The Forestry Commission (FC) is seeking assent to a draft policy that will ensure that only legally-sourced wood is used for all government projects in the country, in a bid to discourage the activities of illegal chainsaw operators and facilitate a sustainable forest management regime.

According to the Trade and Industry Development Manager-TIDD at the Commission, Peter Edem Zormelo, the draft timber procurement policy will help to increase timber yield as well as reposition the industry to be more responsive to consumers’ needs.

Addressing a gathering of wood producers, real estate developers, investors and technocrats at a national stakeholders’ conference on the local wood and furniture industry in Accra, he said: “We are seeking assent to a draft policy on timber procurement that will ensure only legal wood products are used for all government projects in the country.

“The new law seeks to discourage deforestation and stimulate sustained yield of timber as well as help to conserve the environment under a sustainable forest management regime.

“In that regard, the FC will soon set up timber depots in various parts of the country under a public-private partnership arrangement to facilitate increased access and availability of genuine and legally-sourced wood products.”

Illegal chainsaw operations remain a major threat to sustainability of the country’s forest resources.

Efforts to curtail the situation have not been successful due to increasing demand on the domestic market as a result of the rise in infrastructural development, the weak approach of agencies that have been tasked to enforce regulations in the industry, and unattractive pricing of lumber supplied to saw-mills as compared to the offer from chainsaw operators.

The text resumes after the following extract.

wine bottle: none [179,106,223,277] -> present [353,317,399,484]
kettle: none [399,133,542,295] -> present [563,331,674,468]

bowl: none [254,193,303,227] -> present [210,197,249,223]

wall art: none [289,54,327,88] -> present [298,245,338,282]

A total of 6.8 million hectares of the country’s forest estate have so far been consumed, leaving only 1.8 million hectares from an estimated amount of 8.6 million hectares.

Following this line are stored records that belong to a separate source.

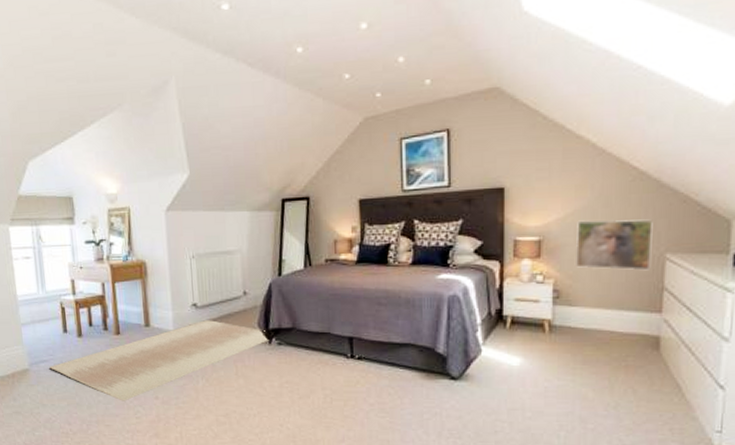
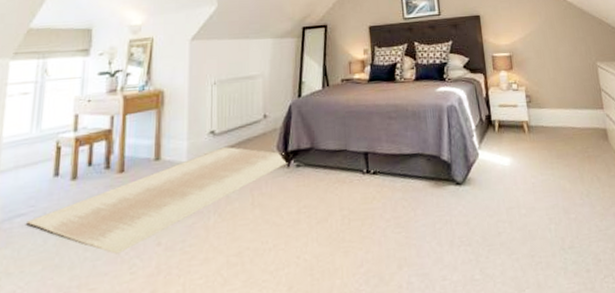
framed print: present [575,219,653,271] -> none [534,37,589,77]

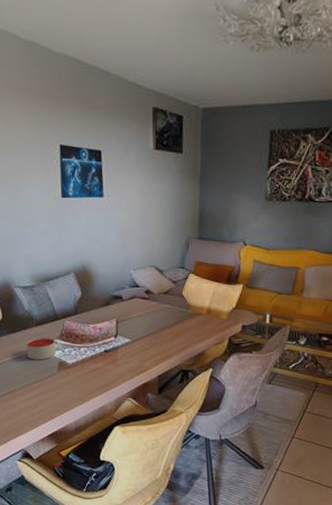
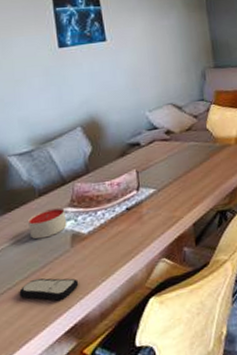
remote control: none [16,390,61,411] -> present [19,277,79,301]

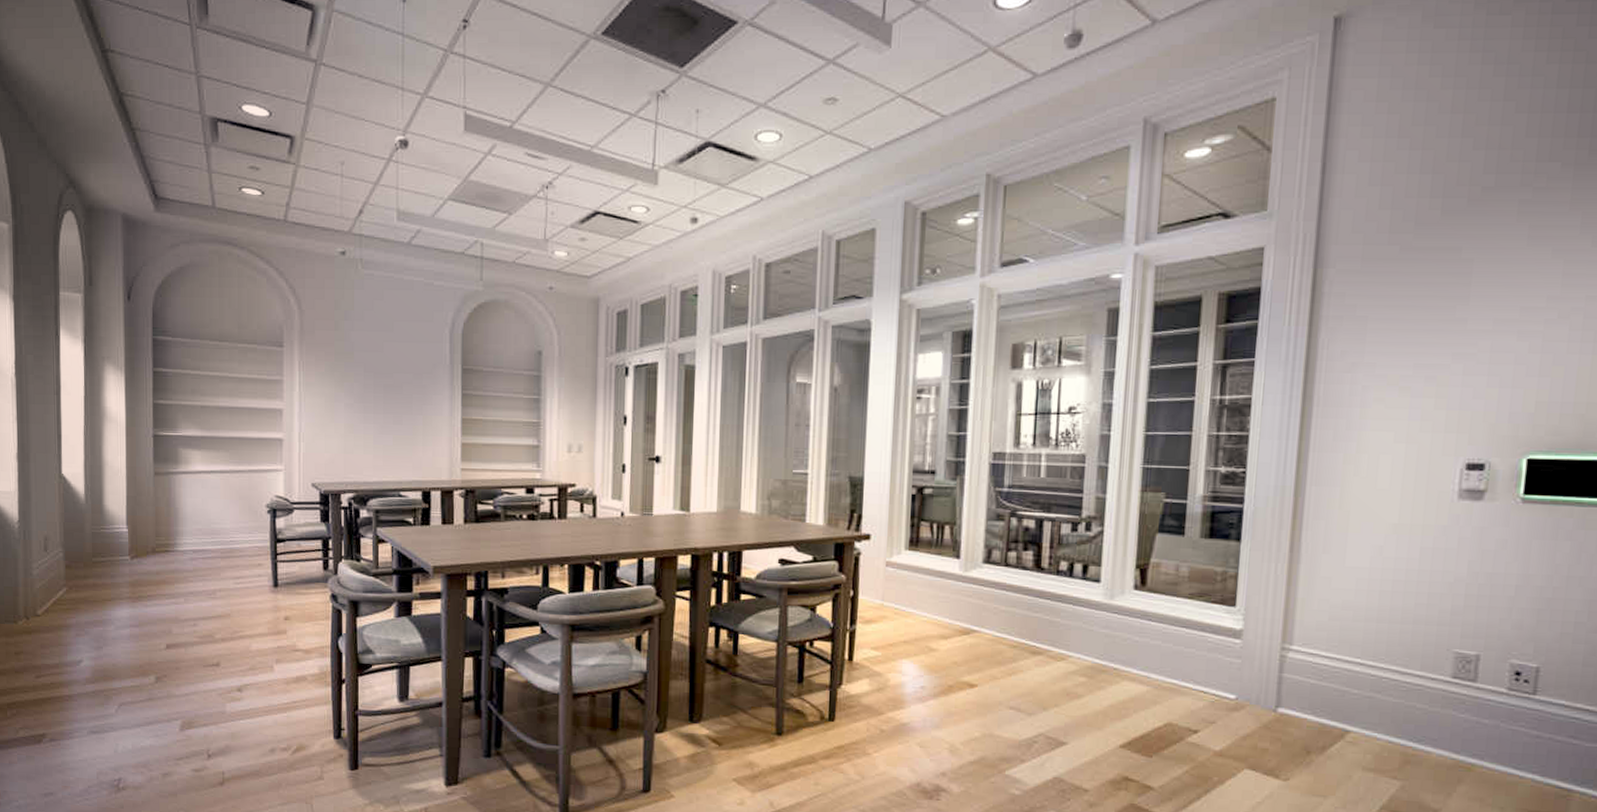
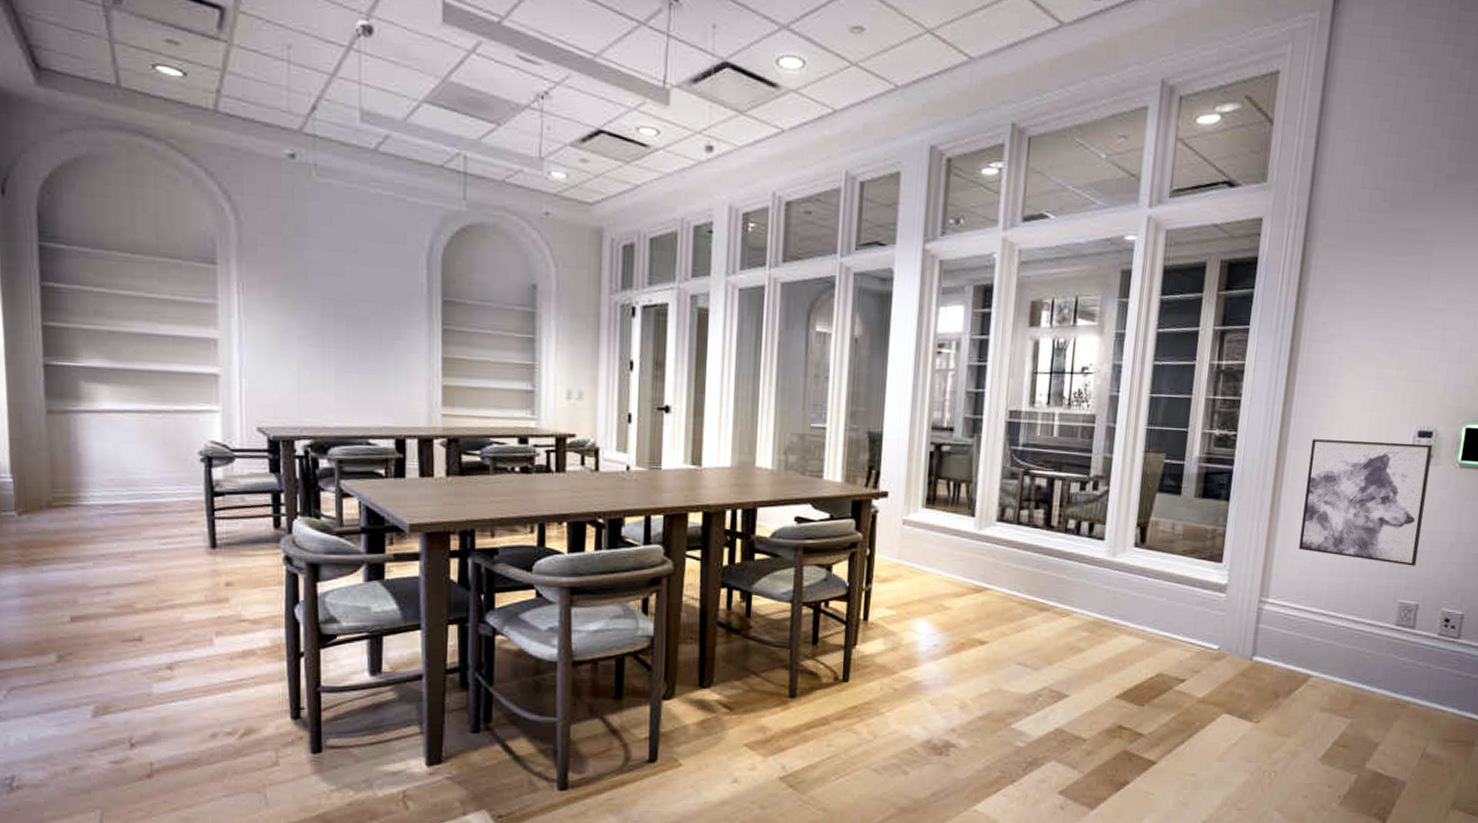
wall art: none [1326,474,1486,612] -> present [1299,439,1433,566]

And according Mr. Zormelo, the policy when approved will help to restructure the wood and furniture industry to be more responsive to the needs of consumers.

The Forestry Commission, he said, is currently pursuing country level strategies for the marketing and promotion of domestic wood and furniture products on the global market.

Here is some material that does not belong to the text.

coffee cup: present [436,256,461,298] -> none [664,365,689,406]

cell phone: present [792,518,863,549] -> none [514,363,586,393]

He added: “Inconsistent and poor quality of lumber supply, scarcity of skilled personnel, and inadequate infrastructure—such as saw-mills and wood processing facilities—account for the sector’s inability to produce value-added products.

“The FC will continue to invest in skills development, product designs and technology to reposition the industry in line with the changing population structure, lifestyles and trends. This will make the sector more competitive and attractive to investors which is obviously lead to more jobs in the sector.”

The one-day conference brought together various stakeholders in the wood and furniture fraternity to discuss ways of growing the sector so it contributes meaningfully to national socio-economic development.